En vieillissant, le corps humain secrète également moins d’hormones y compris l’hormone stimulant le désir de manger. La capacité de digestion et de réabsorption de vitamines par l’intestin diminue. En outre, le goût est modifié avec l’âge. Tout cela entraîne une dénutrition ainsi que l’affaiblissement physique et la détérioration des organes de la personne. La graisse et la masse musculaire diminuent et elle peut avoir des difficultés à marcher et peut perdre l’équilibre. Concernant les maladies favorisant cet état pathologique, on note les pathologies telles que le cancer, l’insuffisance rénale, hépatique, les problèmes respiratoires, digestifs, rhumatismaux etc. Ces maladies entraînent la mauvaise digestion du repas et la perte de l’appétit. La survenance de dépendance, d’invalidité, de problèmes démentiels, ou de dépression n’est pas aussi à exclure à cet âge. Or, ces problèmes font diminuer l’appétit et aggravent l’état de la dénutrition. A part cela, comme on l’a déjà cité plus haut, il y a les problèmes bucco-dentaires, la prise de nombreux médicaments qui ont des conséquences négatives sur l’appétit.

A souligner d’abord que cette pathologie pourrait entraîner d’autres maladies telles que l’asthénie, l’anorexie, le déficit immunitaire, l’infection respiratoire, l’infection urinaire, les troubles psychiques, les escarres etc. Dès que le sujet avancé en âge montre des symptômes comme l’apathie, l’amaigrissement, la chute, l’anémie, les troubles de comportement ou les troubles d’humeur etc. il est nécessaire de faire intervenir un médecin. Ce dernier ferait alors les examens biologiques requis pour déterminer l’origine de l’état défaillant du patient.
Le meilleur moyen de prévenir la dénutrition de sujets âgés, c’est la prise en charge leur repas en leur proposant un menu adapté à leur goût. Pour les familles ou les soignants dans la restauration collective, cela implique la disponibilité, beaucoup d’attention et la présence auprès du senior. Pour ce, une auxiliaire de vie pourrait assister la personne en situation de fin de vie ou en situation de dépendance dans les courses, dans la préparation de repas… Il est conseillé de partager avec eux le moment du repas si le senior vit seul. Cette convivialité et l’ambiance au moment du repas lui donnent l’appétit. D’autre part, les menus doivent être conçus pour ceux qui ont de problème de mastication. Ils doivent être étudiés pour éviter les erreurs de mode alimentaire auto-prescrit. Comme le cas des certains qui adoptent le régime sans sel, car ils ont entendu que cet assaisonnement est nocif pour leur tension artérielle. Or, le repas sans sel ne convient pas du tout à leur état de santé.

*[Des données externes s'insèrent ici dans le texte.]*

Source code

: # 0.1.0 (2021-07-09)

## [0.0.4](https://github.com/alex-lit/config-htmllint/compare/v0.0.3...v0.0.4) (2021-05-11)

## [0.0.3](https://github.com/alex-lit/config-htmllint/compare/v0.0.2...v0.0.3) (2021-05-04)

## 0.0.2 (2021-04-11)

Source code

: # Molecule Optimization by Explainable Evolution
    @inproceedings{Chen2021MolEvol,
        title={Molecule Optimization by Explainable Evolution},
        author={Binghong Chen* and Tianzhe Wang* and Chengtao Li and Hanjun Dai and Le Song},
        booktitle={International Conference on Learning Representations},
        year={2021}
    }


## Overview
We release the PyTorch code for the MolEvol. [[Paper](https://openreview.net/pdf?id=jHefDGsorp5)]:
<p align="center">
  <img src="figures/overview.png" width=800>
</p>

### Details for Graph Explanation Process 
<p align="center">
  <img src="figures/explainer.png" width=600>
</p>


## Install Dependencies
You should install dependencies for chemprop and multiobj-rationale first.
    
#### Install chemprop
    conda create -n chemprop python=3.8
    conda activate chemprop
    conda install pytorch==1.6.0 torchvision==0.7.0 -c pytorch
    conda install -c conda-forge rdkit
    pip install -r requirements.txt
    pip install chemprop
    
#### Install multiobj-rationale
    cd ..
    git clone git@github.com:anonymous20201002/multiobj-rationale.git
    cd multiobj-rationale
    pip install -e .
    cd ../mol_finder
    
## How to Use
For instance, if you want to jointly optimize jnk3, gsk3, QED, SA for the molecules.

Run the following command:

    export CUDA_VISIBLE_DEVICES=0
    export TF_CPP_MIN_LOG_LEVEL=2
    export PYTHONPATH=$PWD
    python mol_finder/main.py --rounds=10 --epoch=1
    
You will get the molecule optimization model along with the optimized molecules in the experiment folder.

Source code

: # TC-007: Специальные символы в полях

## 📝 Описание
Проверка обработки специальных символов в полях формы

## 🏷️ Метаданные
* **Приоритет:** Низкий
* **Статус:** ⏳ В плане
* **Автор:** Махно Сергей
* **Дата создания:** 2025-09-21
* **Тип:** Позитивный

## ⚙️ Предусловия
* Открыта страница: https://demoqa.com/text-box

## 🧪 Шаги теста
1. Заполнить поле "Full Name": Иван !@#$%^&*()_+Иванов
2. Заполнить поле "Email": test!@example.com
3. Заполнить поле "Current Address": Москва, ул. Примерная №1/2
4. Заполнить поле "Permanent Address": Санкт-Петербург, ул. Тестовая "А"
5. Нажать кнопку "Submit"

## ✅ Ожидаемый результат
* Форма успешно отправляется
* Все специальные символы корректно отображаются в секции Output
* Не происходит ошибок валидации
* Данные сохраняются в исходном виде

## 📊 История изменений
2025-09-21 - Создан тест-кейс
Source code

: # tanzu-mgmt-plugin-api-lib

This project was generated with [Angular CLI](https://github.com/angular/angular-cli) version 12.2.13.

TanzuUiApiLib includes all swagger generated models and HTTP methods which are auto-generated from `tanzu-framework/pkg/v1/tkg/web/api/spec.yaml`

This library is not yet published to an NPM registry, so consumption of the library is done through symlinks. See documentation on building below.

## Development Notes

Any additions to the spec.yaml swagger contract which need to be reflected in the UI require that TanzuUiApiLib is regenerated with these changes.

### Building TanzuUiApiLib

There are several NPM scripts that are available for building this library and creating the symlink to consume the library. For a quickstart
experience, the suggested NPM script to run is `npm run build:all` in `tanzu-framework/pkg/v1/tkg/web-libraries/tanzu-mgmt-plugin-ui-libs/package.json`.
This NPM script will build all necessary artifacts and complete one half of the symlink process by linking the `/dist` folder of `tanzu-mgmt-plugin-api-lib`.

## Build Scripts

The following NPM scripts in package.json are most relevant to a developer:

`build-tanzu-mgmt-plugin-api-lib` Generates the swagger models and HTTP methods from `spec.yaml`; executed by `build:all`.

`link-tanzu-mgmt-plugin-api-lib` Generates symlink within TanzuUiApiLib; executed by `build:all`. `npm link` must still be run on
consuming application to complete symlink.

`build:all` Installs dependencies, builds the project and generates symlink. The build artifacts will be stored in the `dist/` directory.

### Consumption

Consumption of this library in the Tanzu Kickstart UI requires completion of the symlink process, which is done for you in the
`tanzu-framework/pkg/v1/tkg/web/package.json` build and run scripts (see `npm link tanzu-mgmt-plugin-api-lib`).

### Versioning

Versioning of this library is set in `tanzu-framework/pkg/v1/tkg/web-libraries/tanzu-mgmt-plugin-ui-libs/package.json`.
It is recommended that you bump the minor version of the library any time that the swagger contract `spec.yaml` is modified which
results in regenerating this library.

Il est ainsi préférable de concocter un repas attrayant que ce soit au niveau de la présentation, des odeurs ou des couleurs afin de stimuler l’appétit de la personne âgée. Les poissons, la viande blanche, les légumes verts seront bien présentés sur le plat. Les plaisirs interdits peuvent être envisagés de temps en temps. Le plus difficile dans cette démarche est le fait de faire accepter au patient souffrant de malnutrition le nouveau mode d’alimentation. Surtout si le senior est habitué à se faire plaisir avec les plats qu’il consomme régulièrement. Les maisons de retraite, quant à eux, possèdent des plans nutritionnels pour éviter les troubles de la nutrition.
Outre l’augmentation de l’apport en protéines et en énergie, le diététicien ou le médecin qui conseille le régime alimentaire du patient aurait aussi à faire un suivi de la courbe pondérale pour voir l’évolution du traitement.
Enfin, en dehors de ces besoins nutritionnels, l’apport en eau ou l’hydratation du senior âgé est également un facteur important. A rappeler qu’une personne âgée aurait à boire au moins 1,5 l par jour.

Pour corriger la dénutrition de la population âgée, il faut veiller à leur donner une alimentation équilibrée, enrichie et diversifiée qui aide à stimuler leur sens. L’assistance de proche et la consommation d’eau aident aussi à améliorer la nutrition du patient.